Lily Farm
Bolton Road, Ashton
Part of Group:
At Risk: No
Description
“Throughout the 20th and into the 21st centuries, Lily Farm was occupied by the Mather family. During the latter years of WWII Italian POWs from the nearby Garswood Park camp were put to work at the Farm and assisted in the construction of a Dutch barn. A member of the family recalled many years later that:
“Every day they were brought in a truck. My family would not allow them in the house but confined them to a dusty, dirty outhouse where they ate their lunch. One Monday when the weather was foul and they could not work on the barn they sat around in the outhouse. It so happened that that was where my mother did the Monday wash. This particular Monday my mother was further harassed by the presence of the Italian prisoners. They sat on the troughs which contained the animal feed. They even sat on the boiler where the clothes were bubbling merrily. Mother's nerves were getting more and more frayed. However when lunchtime arrived her heart was melted. The overseer arrived and handed out to each one half a loaf and one sardine. Some of the men made a hole in the middle of the bread and stuffed the sardine inside. To quench their thirst they were told to fill up their tin cups from the tap in the outhouse. This was covered in spiders' webs. Among the group was Carlo from Milan. He could just not bring himself to drink from this tap. He was heartsick. From that moment on my mother took them all under her wing. In fact her kindness to them was talked about back home which led the postmistress from Naples, one Gilda Crisci, to write to her up to Mother's death in 1966...

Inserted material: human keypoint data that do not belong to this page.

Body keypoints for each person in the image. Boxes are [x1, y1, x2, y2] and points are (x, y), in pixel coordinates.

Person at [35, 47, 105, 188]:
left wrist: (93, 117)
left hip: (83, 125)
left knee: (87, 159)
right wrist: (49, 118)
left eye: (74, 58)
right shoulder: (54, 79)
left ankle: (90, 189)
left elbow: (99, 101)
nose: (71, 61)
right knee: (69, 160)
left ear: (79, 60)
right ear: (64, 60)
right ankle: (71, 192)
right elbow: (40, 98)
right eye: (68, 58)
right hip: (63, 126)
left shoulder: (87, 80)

Sometimes tempers flared as they worked on the barn. One day there was an almighty racket at the top of the farmyard. One young Italian thought himself a cut above the rest. To dig a hole for the Dutch barn supports was quite beneath him so he had lounged about all day. When the overseer returned in the evening he realised what had happened so the young Italian was made to dig. The rest of the gang stood around taunting him and blowing cigarette smoke into his face. This so enraged the young man that he went into a frenzy. He had a good command of English and when Grandad went out to find the cause of the commotion he screamed, “I work, he shout. I'll smash heez bloddy face in with theez shovel””.
In recent years, the original farm buildings have either been demolished or adapted for residential use. Only the South Barn appears -at least from the outside- much as it would have done originally. Additional new housing has been built on land south-west of the farmyard, and what was formerly an unmade access track from Bolton Road is now “Lily Farm Croft”.”